- Heat is a silent killer, taking more lives each year than any other form of extreme weather.
- Trees reduce neighbourhood temperatures by as much as 10 degrees Fahrenheit.
- Many people without air conditioning in the United States live in areas with low levels of tree cover, and are therefore denied the cooling benefits of trees.
- A new tool provides maps and data to show exactly where we are failing to deliver trees as heat protection for urban neighbourhoods.
I still remember the temperature rising in our apartment. My wife, bedridden after a fall, looked at me with fear in her eyes. You see, the air conditioner had broken in our small apartment during a heat wave, and suddenly the sun outside our window became a threat, magnified by an ocean of boiling pavement and lack of any trees to cool our building.
We were fortunate. I had enough financial credit to get the AC fixed on an emergency basis, and to run out and buy a bevy of high tech fans that just barely got us through until the repairs were complete.
Many Americans who suffer heat waves are not so fortunate, and fall ill and die because of heat stress. In fact, heat is the 'silent killer' that takes more lives each year than any other extreme weather.
Have you read?
That is why we need 'Tree Equity' in our cites to bring natural cooling to every neighbourhood. Trees are nature’s air conditioning, reducing neighbourhood temperatures by as much as 10 degrees Fahrenheit. For people who don’t have air conditioning, or can’t afford to operate it full bore, this natural cooling can save lives and hospital visits.
What we have right now is the opposite. You see, a map of tree cover in the United States’ communities is also a map of income and race inequality. This means that the people most likely to have pre-existing health conditions and least likely to have air conditioning are being denied the cooling benefits of trees.
The threat of COVID-19 magnifies health dangers from heat. Potential COVID exposure limits people’s ability to seek relief in cooling centres. Respiratory stress from air pollution makes people more vulnerable to COVID infection.
Fixing this problem starts with seeing it. We need to put our tree inequities on a map and show where they put people most dangerously at risk.
That’s why my organization, American Forests, has launched the Tree Equity Score. This is the first national effort to rate tree cover in every neighbourhood of every American urban area against race, age, economic status, density, and heat risk.
Tree Equity Score provides maps and data to show exactly where we are failing to deliver trees as heat protection for urban neighbourhoods, and where this matters most. It is a challenge to America to step up and create Tree Equity across our cities.
The first pilot Tree Equity Scores cover multiple cities and towns in Maricopa County, Arizona (home to Phoenix), the San Francisco Bay area of California and Rhode Island. They confirm the urgent need to plant, protect and take care of more trees in socio-economically disadvantaged neighbourhoods.
Tree Equity Score will enable state and local leaders, and their partners, to see where increased tree planting, tree care and tree protection are most urgently needed. This creates a roadmap for public and private investment, from dollars to volunteer hours.
As a way to help communities use the Tree Equity Score, American Forests has also developed an online Tree Equity Score Analyzer, using Rhode Island as the initial proving ground. This publicly available online tool allows the user to analyze how the Tree Equity Score for any neighbourhood relates to specific properties that might be considered for tree planting and other urban forestry projects.
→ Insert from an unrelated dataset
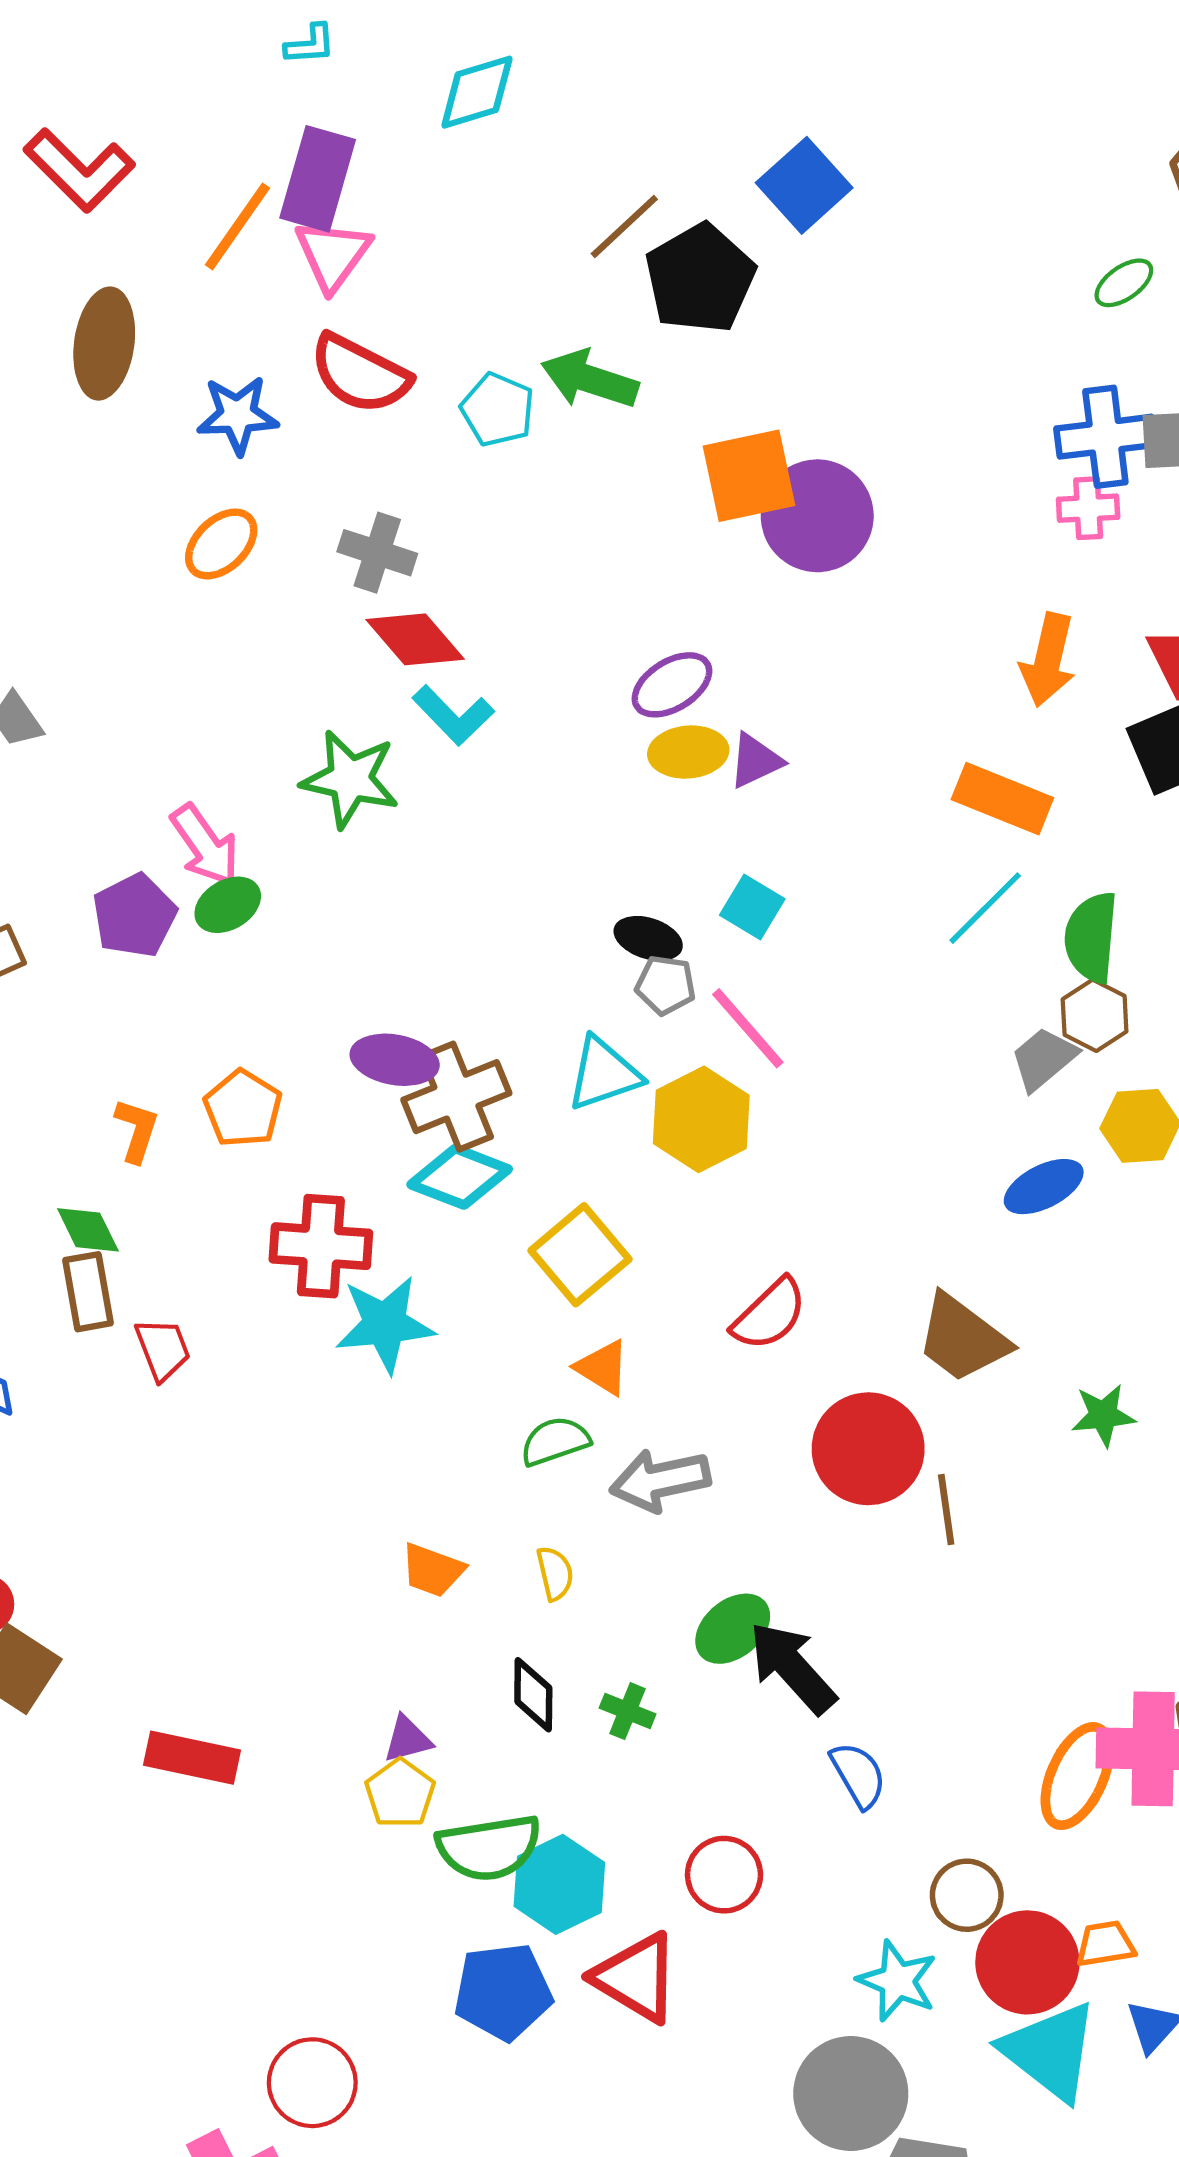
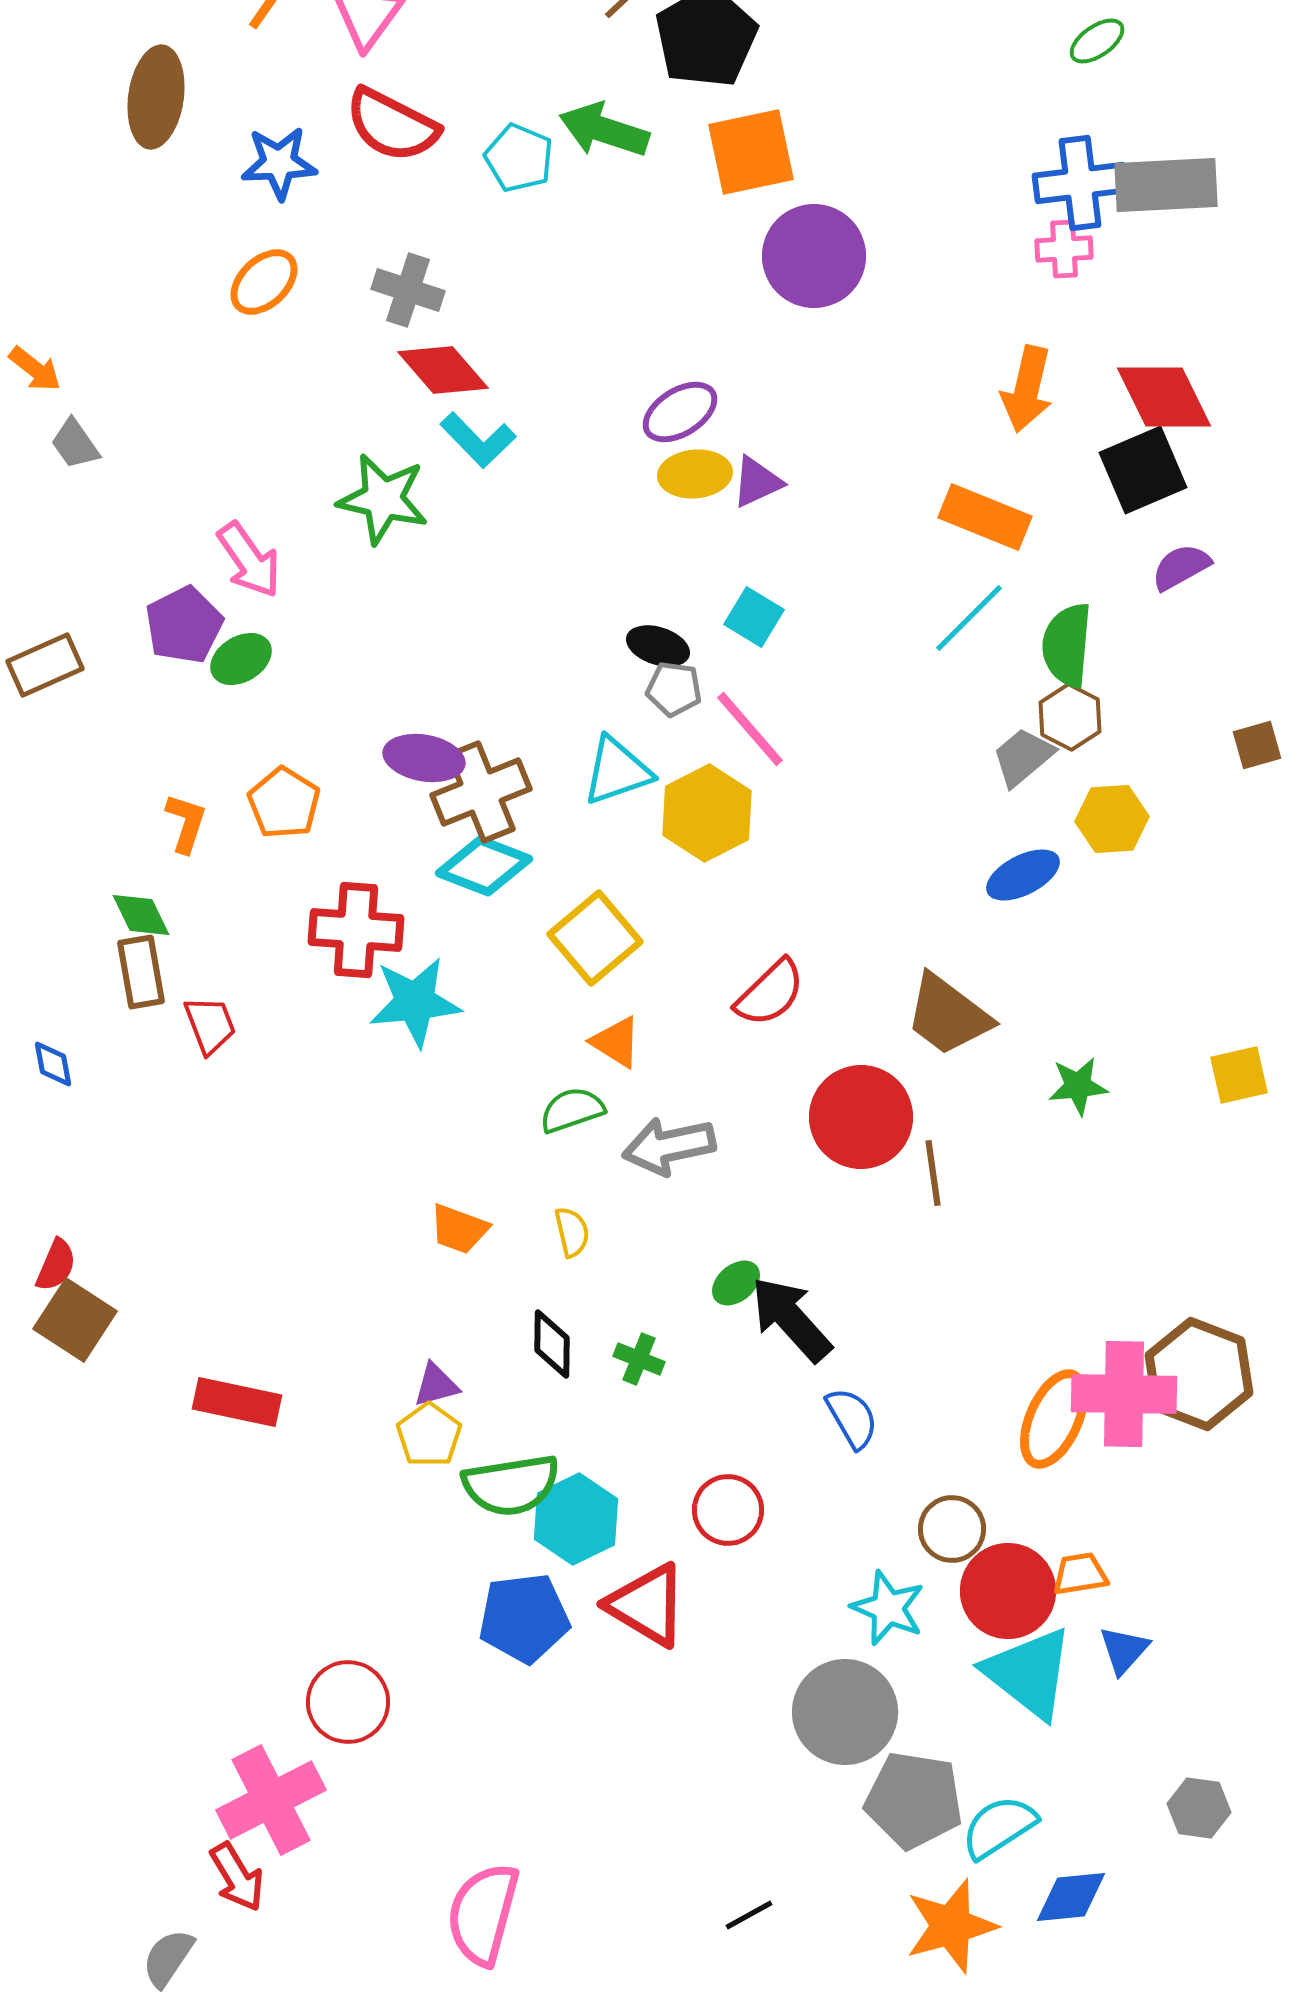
orange square: (749, 476) -> (751, 152), moved
green ellipse: (228, 905) -> (241, 659), moved
green ellipse: (733, 1629) -> (736, 1283), size x0.7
Committing to Tree Equity can do more than protect cities from climate change—it can also slow climate change and save residents money. That’s because urban trees reduce residential energy use for heating and cooling by an average of 7.2%, saving homeowners $7.8 billion dollars and reducing greenhouse gas emissions. Urban trees across America also absorb almost 130 million metric tons of carbon dioxide annually. Taken together, this makes urban trees a powerful climate solution.
Tree Equity is a job creator, generating 25.7 jobs per $1 million invested in urban forestry. This investment must be delivered in close partnership with community leaders and residents so that this work is done together, and local residents can access this economic opportunity.
There are promising signs for Tree Equity. Cities and their private sector partners are embracing this challenge, including pledges from Dallas, Tucson, Boise, Detroit, and the Chicago Regional Trees Initiative to the US Chapter of 1t.org. Bipartisan legislation such as the TREE Act is progressing through the US Congress, pledging much needed federal funding to match these efforts.
Now we must finish this job. Tree Equity Score calls us all to action—governments, companies, NGOs, civil society, and individuals. We can no longer ignore that our urban tree gaps magnify serious inequities and injustices, and put lives at risk. Let’s make Tree Equity one of many steps we take to build back better together.